Смекни!
smekni.com

Концепция личности в драматургии. Чехов и Горький (стр. 5 из 9)

Квашня. А-а! Не терпишь правды! (87).

Кажущееся разноголосие объединяет тема такого рода отношений, которые почти не зависят от законов и условностей социума, — привязанности, любви, брака. Сразу возникают три возможные модели, воплощённые в “трёх сёстрах” по несчастью: замужняя и умирающая от “любви” законного мужа Анна, мечтающая о роковой любви Настя и отрекающаяся как от любви, так и от брака Квашня.

Итак, Квашня исповедует “свободу женщины”, а Настя — “роковую любовь”. С самого начала сталкиваются два взгляда на так называемый “женский вопрос”, который кратко можно свести к жёсткому выбору — свобода или любовь, в такой оппозиции принимающая вид “несвободы”. По крайней мере две из трёх чеховских сестёр имеют непосредственно вербально выраженное отношение к так называемому женскому вопросу. Как часто у Чехова, основные мотивы будут заявлены уже в первом действии. Так и в «Трёх сёстрах» с самого начала женские образы сопровождают два мотива — любви/брака и работы. Первый заявлен Ольгой: “Всё хорошо, всё от Бога, но мне кажется, если бы я вышла замуж и целый день сидела дома, то это было бы лучше. (Пауза.) Я бы любила мужа” (121–122). Характерно, что мечты будущей начальницы гимназии обращены не к “роковой любви”, а к работе в семье и доме, к выполнению женского долга. Проститутка Настя психологически близка учительнице гимназии Ольге: их объединяет мечта о доме/любви, о том единственном, с кем можно создать дом, в котором и жить до последнего мига, и умереть в один день. Ирина, которую любят и хотят назвать женой, мечтает о независимости, о наполнении своей жизни надличным смыслом: “В жаркую погоду так иногда хочется пить, как мне захотелось работать” (123).

» ЗАДАНИЕ: Замените "Анна" на "Наташа" и перепишите часть отрывка о драматургии Чехова и Горького: начните со слов "Кажущееся разноголосие объединяет", остановитесь после "от брака Квашня.".

» ИСХОДНЫЕ ДАННЫЕ:

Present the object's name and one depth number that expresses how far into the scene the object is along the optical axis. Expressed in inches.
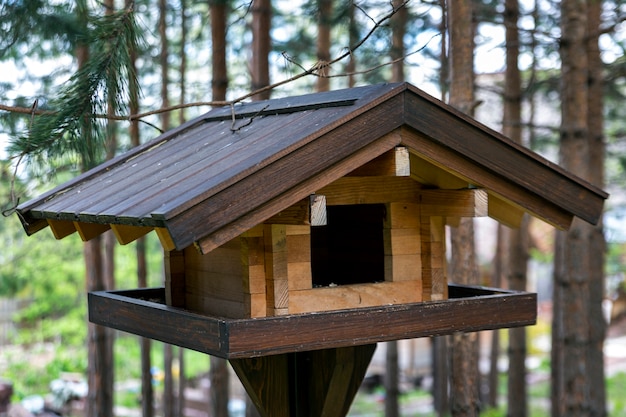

» ВЫПОЛНЕННОЕ ЗАДАНИЕ:
Кажущееся разноголосие объединяет тема такого рода отношений, которые почти не зависят от законов и условностей социума, — привязанности, любви, брака. Сразу возникают три возможные модели, воплощённые в “трёх сёстрах” по несчастью: замужняя и умирающая от “любви” законного мужа Наташа, мечтающая о роковой любви Настя и отрекающаяся как от любви, так и от брака Квашня.